MTA’s LIRR to test battery power on Oyster Bay branch

Posted: 20 April 2021 | | No comments yet

The Long Island Rail Road will test battery-powered trains on a shot branch of its network, with a view to rolling the technology out more widely if it is successful.

MTA's Long Island Rail Road - part of COVID-19 preventing air purification technology pilot

The Long Island Rail Road (LIRR) has received significant investment in recent years

MTA Long Island Rail Road President Phillip Eng has announced that the LIRR will test battery-powered trains on its light rail network, with manufacturer Alstom selected to provide the technology.

Upon successful completion of an eight-month initial analysis, the LIRR says technicians will retrofit a two car-long electric train to operate on battery power without passengers on the Oyster Bay Branch. While on electric portions of the route, the train would run on third rail power and charge the batteries, then switch to battery power for the unelectrified segment between East Williston and Oyster Bay.

If successful, the LIRR would ultimately be able to carry passengers directly between Oyster Bay and the railroad’s terminals in New York City without the need for a transfer, and that technology could expand to the rest of the railroad’s diesel branches.

“People have been talking about extending electrification to various segments of the railroad for generations,” President Eng said. “Embracing new technology might allow us to essentially electrify the entire railroad without the need for billions of dollars in massive capital investments.
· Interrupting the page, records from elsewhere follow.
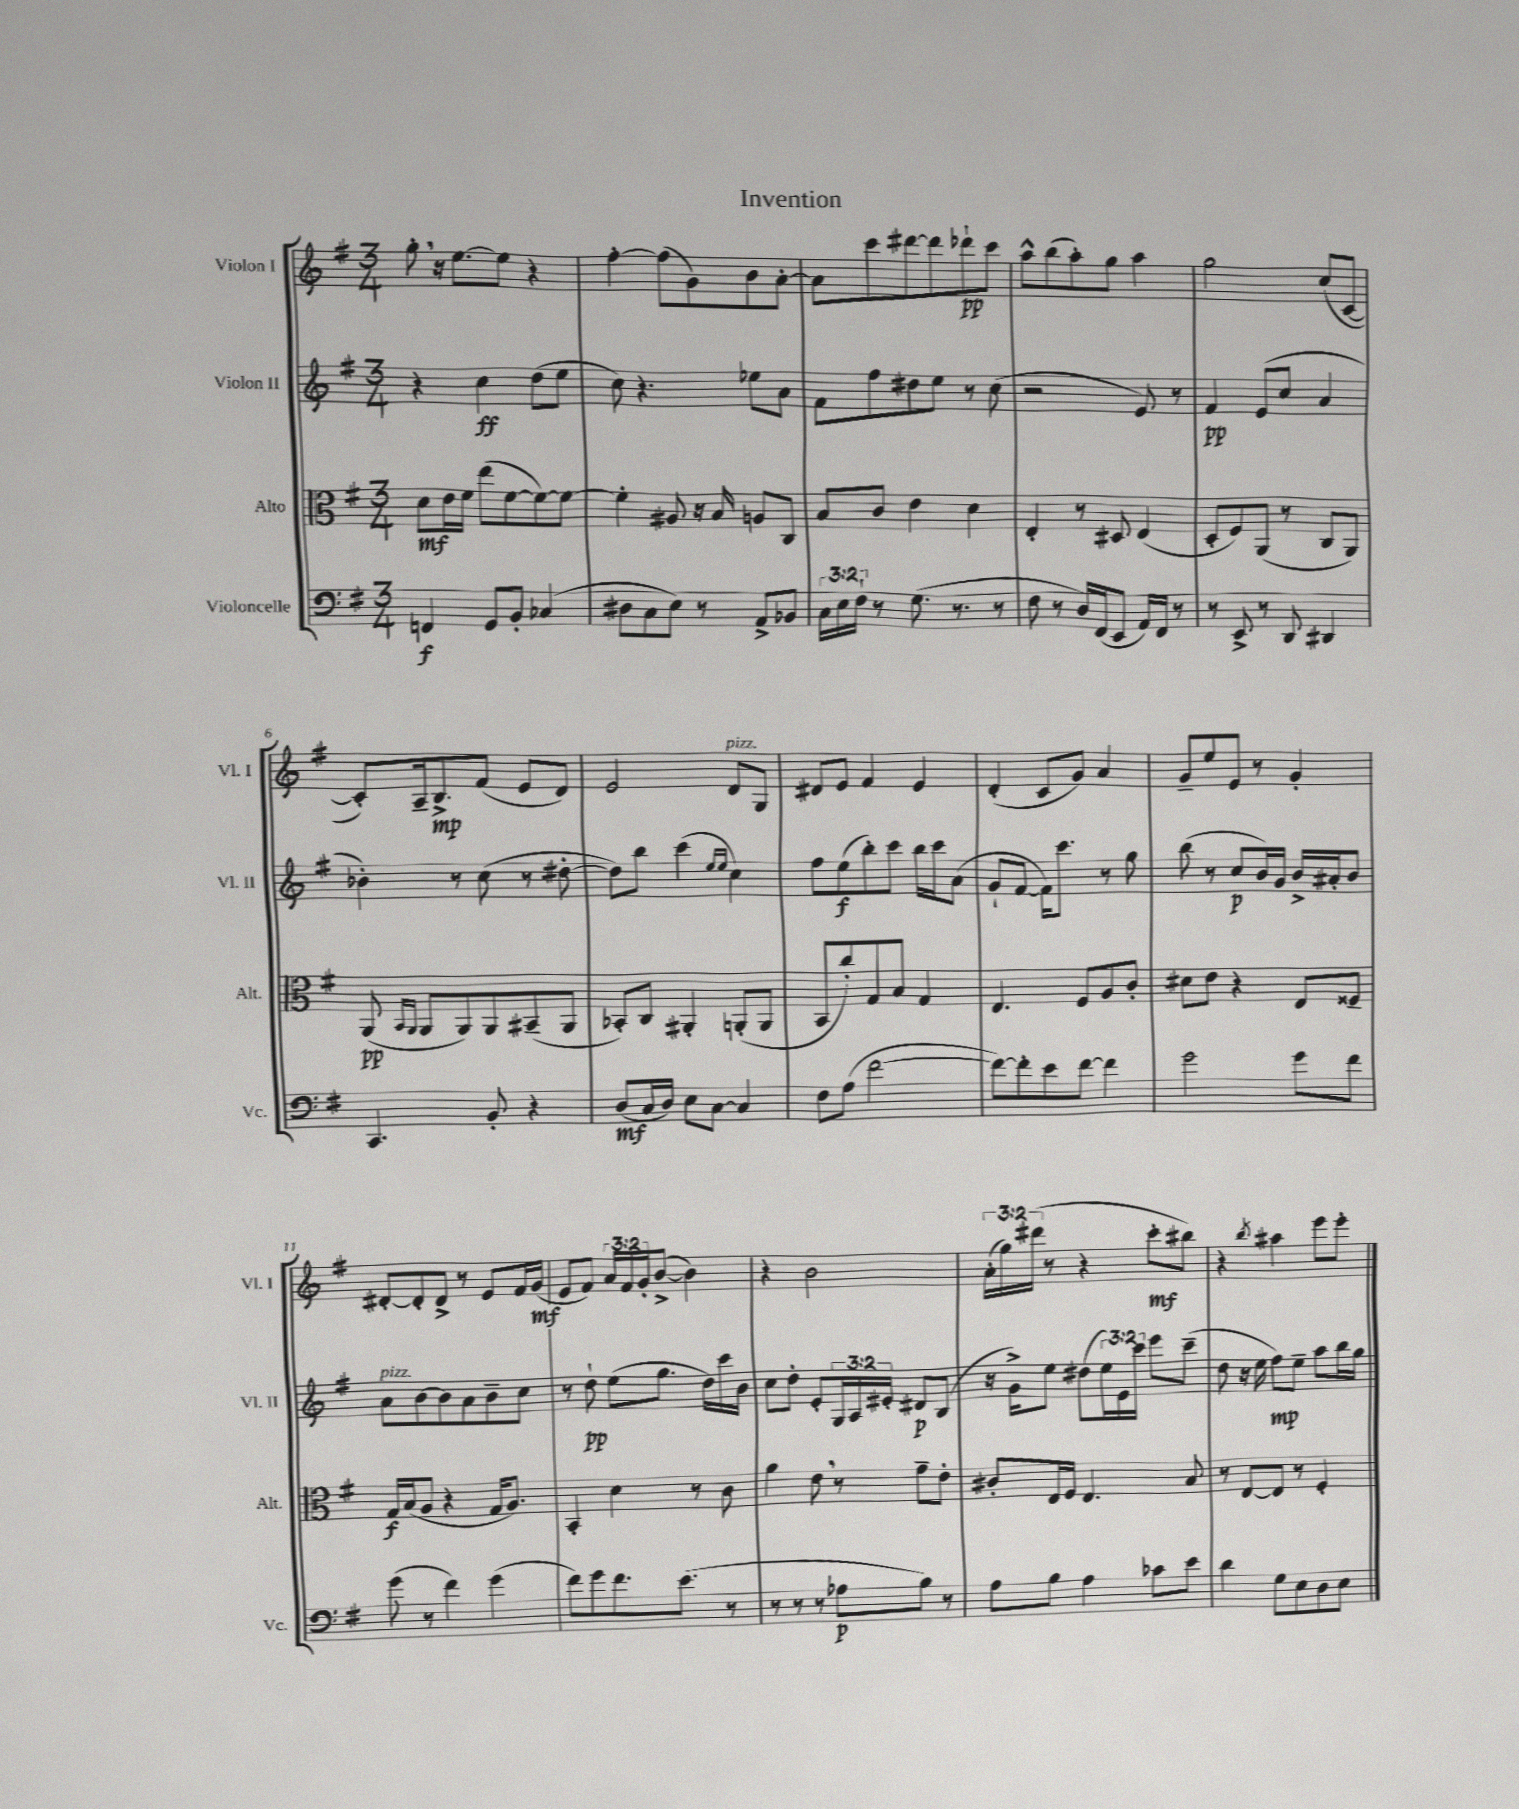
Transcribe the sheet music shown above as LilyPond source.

\header { title = "Invention" }
<<
\new StaffGroup <<
\new Staff = "s0" \with { instrumentName = "Violon I" shortInstrumentName = "Vl. I" } {
    \clef treble \key g \major \numericTimeSignature \time 3/4 \override Staff.TupletNumber.text = #tuplet-number::calc-fraction-text
    g''8-. \breathe r16 e''8.~ e''8 r4 |
    fis''4~-. fis''8( g'8) b'8 a'8~-. |
    a'8 c'''8 dis'''8~ dis'''8 des'''8-!\pp c'''8 |
    a''8-^ b''8( a''8-.) g''8 a''4 |
    g''2 c''8( c'8~ |
    c'8-.) a16-- b8.->\mp fis'8( e'8 d'8) |
    e'2 d'8^\markup { \italic "pizz." } g8 |
    dis'8 e'8 fis'4 e'4 |
    d'4-.( c'8 g'8) a'4 |
    g'8-- e''8 e'8 r8 g'4-. |
    dis'8~-. dis'8-. dis'8-> r8 e'8 fis'16 g'16\mf( |
    e'8 fis'8) \tuplet 3/2 { a'16 fis'16 g'16-. } b'8~->( b'4) |
    r4 b'2 |
    \tuplet 3/2 { a'16-.( g''16) dis'''16( } r8 r4 c'''8-.\mf bis''8) |
    r4 \acciaccatura { b''8 } ais''4 e'''8 e'''8-. \bar "|." |
}
\new Staff = "s1" \with { instrumentName = "Violon II" shortInstrumentName = "Vl. II" } {
    \clef treble \key g \major \numericTimeSignature \time 3/4 \override Staff.TupletNumber.text = #tuplet-number::calc-fraction-text
    r4 c''4\ff d''8( e''8 |
    c''8) r4. ees''8 a'8 |
    fis'8 fis''8 dis''8 e''8 r8 c''8( |
    r2 e'8) r8 |
    fis'4\pp e'8( c''8 a'4 |
    bes'4-.) r8 c''8( r8 dis''8~-. |
    dis''8) b''8 c'''4( \grace { e''16 e''16 } c''4) |
    fis''8 e''8\f( b''8-.) c'''8 b''16 c'''16 a'8( |
    g'8-! fis'8~ fis'16) c'''8. r8 g''8 |
    b''8( r8 c''8\p b'16) g'16 b'16-> ais'16-. b'8 |
    a'8^\markup { \italic "pizz." } b'8~ b'8 a'8 b'8-- c''8 |
    r8 d''8-!\pp e''8( g''8. d''16) c'''16 b'16 |
    c''8 d''8-. e'8-. \tuplet 3/2 { g16 a16 eis'16-. } dis'8\p b8( |
    r16 g'16->) e''8 dis''8( \tuplet 3/2 { e''16) e'16 c'''16 } e'''8 c'''8--( |
    d''8 r16 e''16 fis''8\mp) e''8-- a''8 b''16 g''16 \bar "|." |
}
\new Staff = "s2" \with { instrumentName = "Alto" shortInstrumentName = "Alt." } {
    \clef alto \key g \major \numericTimeSignature \time 3/4
    d'8\mf e'16 fis'16 e''8( fis'8~ fis'8~) fis'8~ |
    fis'4-. ais8 r16 b16 a8 c8 |
    b8 c'8 e'4 d'4 |
    e4-. r8 dis8 e4( |
    d8-. fis8) a,8( r8 c8 a,8) |
    a,8\pp( \grace { b,16 a,16 } a,8 a,8) a,8 bis,8--( a,8 |
    bes,8-.) c8 ais,4-. a,8-.( a,8 |
    b,8 c''8-.) g8 b8 g4 |
    e4. fis8 a8 c'8-. |
    dis'8 e'8 r4 e8 fisis8-- |
    g16\f b16( a8 r4 g16 a8.) |
    b,4-. d'4 r8 c'8 |
    a'4 e'8 \breathe r8 g'8-- e'8-. |
    cis'8-. e16 fis16 e4. b8 |
    r8 e8~ e8 r8 fis4-. \bar "|." |
}
\new Staff = "s3" \with { instrumentName = "Violoncelle" shortInstrumentName = "Vc." } {
    \clef bass \key g \major \numericTimeSignature \time 3/4 \override Staff.TupletNumber.text = #tuplet-number::calc-fraction-text
    f,4\f g,8 b,8-. ces4( |
    dis8 c8 e8) r8 a,8-> bes,8 |
    \tuplet 3/2 { c16 e16 fis16-! } r8 g8.( r8. r8 |
    fis8 r8 d16) fis,16( e,8 a,16) fis,16 r8 |
    r8 e,8-> r8 d,8 dis,4 |
    c,4. b,8-. r4 |
    d8\mf( c16 d16) e8 c8~ c4 |
    fis8 a8( fis'2~ |
    fis'8~) fis'8-. e'8 fis'8~ fis'4 |
    g'2 g'8 fis'8 |
    g'8( r8 fis'4) g'4( |
    fis'8) g'8 fis'8. e'8.( r8 |
    r8 r8 r8 aes8\p b8) r8 |
    a8 b8 a4 ces'8 e'8 |
    d'4 g8 e8 d8 e8 \bar "|." |
}
>>
>>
The MTA is already transforming the LIRR through East Side Access and Main Line Third Track; this is potentially a no less profound transformation for the rest of the railroad.”

As part of the initial assessment, technicians will investigate whether and where recharging stations might need to be built along the route and along other branches. According to the LIRR and MTA, charging would take place in yards when trains are out of service, and, if necessary while in-service, during existing station stops that would not be delayed by recharging.

The MTA says the Oyster Bay Branch was chosen as the pilot branch due to its short, 13-mile trip.  Other non-electrified branches would be tested in the future, as well as the feasibility of the battery technology and the ability to retrofit existing trains.

“Part of the analysis will tell us if we need additional charging stations for longer distances, how fast can a battery recharge in a 60-second station stop and if we decide to go further, how many charging stations would be required,” President Eng added. “If we have the ability to improve service on Oyster Bay, that improves service on Port Jefferson, Montauk and Ronkonkoma respectively. Everybody benefits.”